### DESCRIPTION OF THE TASK:
Give back only the lines in the records below from the one with "focal_35mm: 72" to the one with "focal_mm: 48", both inclusive, word for word.

### RECORDS FOR THIS TASK:
◆ ◆ ◆

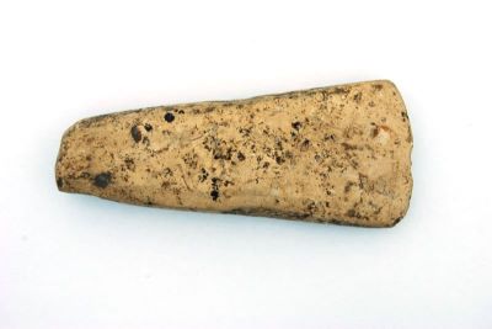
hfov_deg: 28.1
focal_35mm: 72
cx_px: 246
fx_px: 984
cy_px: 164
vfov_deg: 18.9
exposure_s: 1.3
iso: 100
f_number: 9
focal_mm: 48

◆ ◆ ◆

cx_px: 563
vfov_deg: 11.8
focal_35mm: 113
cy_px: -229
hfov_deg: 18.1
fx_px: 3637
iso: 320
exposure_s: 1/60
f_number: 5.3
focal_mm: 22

◆ ◆ ◆

### TASK RESULT:
focal_35mm: 72
cx_px: 246
fx_px: 984
cy_px: 164
vfov_deg: 18.9
exposure_s: 1.3
iso: 100
f_number: 9
focal_mm: 48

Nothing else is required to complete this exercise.